*Task requirements*
In the listing below, lay out everything from the line containing "the form 3,04." down to the line containing "Observed time: 11,21,22" as a Markdown table with the columns Row and Line. Leave out blank lines.

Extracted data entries
--- BEGIN ---

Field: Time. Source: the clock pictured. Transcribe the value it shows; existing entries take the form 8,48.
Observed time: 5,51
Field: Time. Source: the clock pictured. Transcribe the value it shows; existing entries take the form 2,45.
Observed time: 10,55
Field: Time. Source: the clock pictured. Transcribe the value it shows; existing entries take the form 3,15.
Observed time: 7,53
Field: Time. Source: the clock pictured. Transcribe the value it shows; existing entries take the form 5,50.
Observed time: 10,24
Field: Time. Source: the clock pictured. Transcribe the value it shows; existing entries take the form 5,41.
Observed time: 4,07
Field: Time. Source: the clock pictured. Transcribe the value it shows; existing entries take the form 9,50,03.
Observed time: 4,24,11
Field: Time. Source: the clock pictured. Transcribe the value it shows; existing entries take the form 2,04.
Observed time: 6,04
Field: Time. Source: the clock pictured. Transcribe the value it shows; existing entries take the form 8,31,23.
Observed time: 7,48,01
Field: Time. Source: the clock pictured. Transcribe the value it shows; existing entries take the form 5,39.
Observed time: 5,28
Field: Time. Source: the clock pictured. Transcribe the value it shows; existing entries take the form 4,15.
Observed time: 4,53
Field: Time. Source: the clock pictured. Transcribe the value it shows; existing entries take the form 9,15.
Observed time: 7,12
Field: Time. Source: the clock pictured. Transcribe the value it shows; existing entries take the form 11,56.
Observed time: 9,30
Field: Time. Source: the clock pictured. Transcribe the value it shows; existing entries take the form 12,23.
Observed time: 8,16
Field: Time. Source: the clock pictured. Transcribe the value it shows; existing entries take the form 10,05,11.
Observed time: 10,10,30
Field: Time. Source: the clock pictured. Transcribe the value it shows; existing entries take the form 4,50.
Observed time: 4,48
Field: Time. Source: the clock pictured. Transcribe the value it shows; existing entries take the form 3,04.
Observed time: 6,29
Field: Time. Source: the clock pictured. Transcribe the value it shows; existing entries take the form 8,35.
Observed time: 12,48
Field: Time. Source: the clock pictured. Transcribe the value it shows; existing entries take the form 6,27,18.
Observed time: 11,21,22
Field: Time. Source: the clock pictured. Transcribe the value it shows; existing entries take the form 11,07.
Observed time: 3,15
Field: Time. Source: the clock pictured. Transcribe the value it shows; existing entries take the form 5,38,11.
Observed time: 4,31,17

--- END ---

*Solution*
| Row | Line |
|---|---|
| 1 | Field: Time. Source: the clock pictured. Transcribe the value it shows; existing entries take the form 3,04. |
| 2 | Observed time: 6,29 |
| 3 | Field: Time. Source: the clock pictured. Transcribe the value it shows; existing entries take the form 8,35. |
| 4 | Observed time: 12,48 |
| 5 | Field: Time. Source: the clock pictured. Transcribe the value it shows; existing entries take the form 6,27,18. |
| 6 | Observed time: 11,21,22 |